# Hot today - need something cool for dinner



## Mike9 (Jul 17, 2012)

I have some chicken breasts I think I'll slice up and marinade in a lemon/ginger blast. Then grill them on skewers and serve them with cold sesame/peanut noodles. Yeah - I like that idea.


----------



## tgraypots (Jul 17, 2012)

what's a lemon/ginger blast?


----------



## Keith Neal (Jul 17, 2012)

Mike9 said:


> I have some chicken breasts I think I'll slice up and marinade in a lemon/ginger blast. Then grill them on skewers and serve them with cold sesame/peanut noodles. Yeah - I like that idea.



Something cool to drink would go well with that.

Mojito:







Put 4 or 7 mint leaves in a glass with a heaping teaspoon of powdered sugar. Muddle until the mint is pulverized. Add the juice of a lime and a shot of Bacardi white. Stir to combine, fill with ice and then with club soda. The perfect summertime cooler.


----------



## Deckhand (Jul 17, 2012)

Rum, orange juice, pineapple juice, a little egg white, ice. A princess smali it will make you smiley mon. From a bartender on Andros in the Bahamas. I haven't drank in over 23 years, but my wife loves them. Jamaican me laugh, Jamaican me smile:biggrin:irate1:


----------



## Mike9 (Jul 17, 2012)

Lemon Ginger Blast is the base for a lot of things including vegetable juice I make. Zest and juice of one lemon, zest and juice of one lime, big whack of ginger, hand full of cilantro and a jalapeno. Some sea salt and black pepper to round things out maybe a shot of agave. Makes a nice base for a Bloody Mary too . . . oh snap I'm out of vodka!!
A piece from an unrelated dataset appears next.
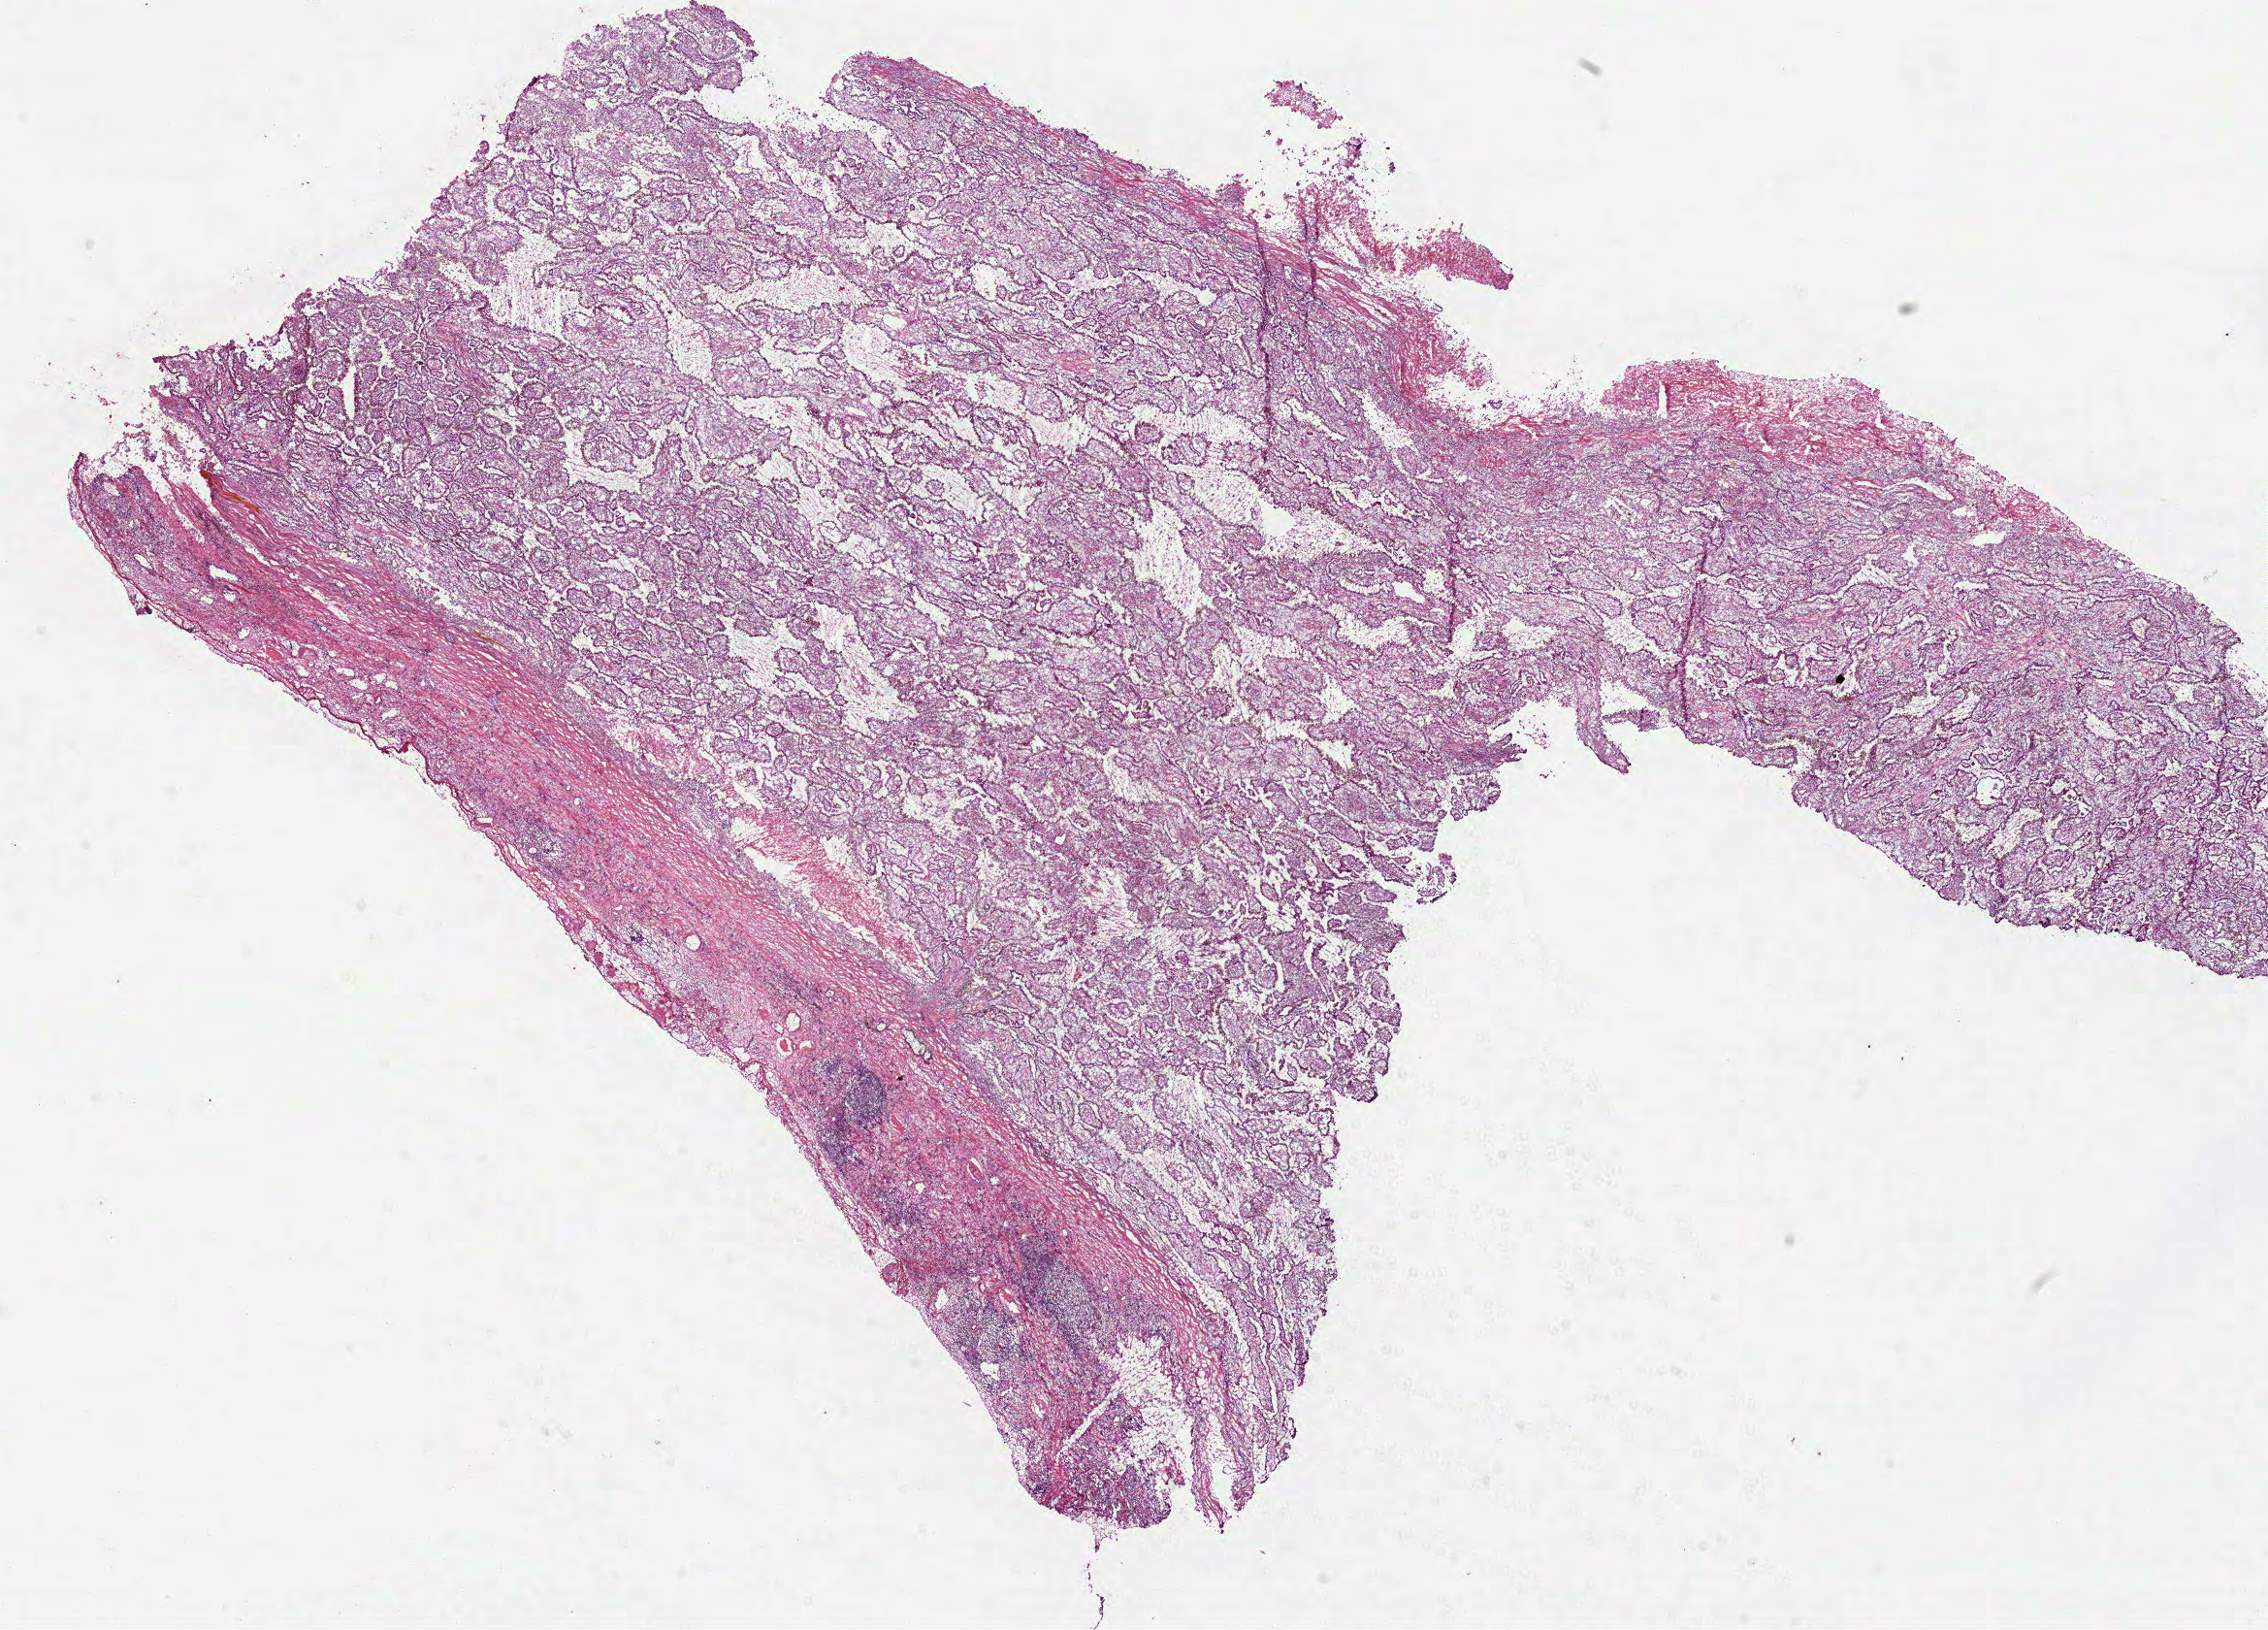
Whole-slide histology image, H&E — a low-resolution overview of the entire scanned area, about 18.9 x 13.5 mm (slide scanned at 40x), frozen section from the bottom of the tissue portion, primary tumour sample from the kidney. Patient: male, age at initial diagnosis 66 years. Pathologist review of this section (percent, as recorded): tumour cells 90%, tumour nuclei 70%, normal cells 0%, stromal cells 10%, necrosis 0%. Infiltration values recorded for this section: lymphocyte infiltration 1%, monocyte infiltration 20%, neutrophil infiltration 0%.
AJCC pathologic stage: I. Pathologic diagnosis: Papillary adenocarcinoma, NOS.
Keith - that Mojito looks refreshing - maybe the Bloody Mary can wait.


----------



## cnochef (Jul 17, 2012)

I'm making steak tartare, with a Cava rose to drink.


----------



## DeepCSweede (Jul 17, 2012)

Keith Neal said:


> Something cool to drink would go well with that.
> 
> Mojito:
> 
> ...



That may be a good call for today. My mint is finally coming in decent after adding some fertilizer a couple of weeks ago and the wife bought some limes yesterday. I use simple syrup and an extrey shot of rum with a splash of dark for giggles. It is most definitely the best summertime cocktail though.


----------



## Mike9 (Jul 19, 2012)

Turned out excellent - for the 12.75 oz of linguine I made a sauce of: 1-1/2 C pistachio nuts, 2tbs black sesame oil, 2tbs peanut oil, two scallions, tbs minced ginger, tbs minced garlic, tbs sriracha, tsp tamarind sauce, tbs soy sauce, 1/4 C peanut butter, 1/4 C tahini, 2 oz rice vinegar, coarse sea salt, some basil & cilantro. Blend it up then add liquid to modify. This is an excellent sauce for cold pasta (I have 1-1/2 cups of sauce left over). I did a julienne of carrot, cucumber & scallion for a garnish. 

For the chicken I made a simple sesame oil/dijon/honey/basalmic baste that caramelized up nice on the grill.

A Saranac IPA went perfect with the meal.


----------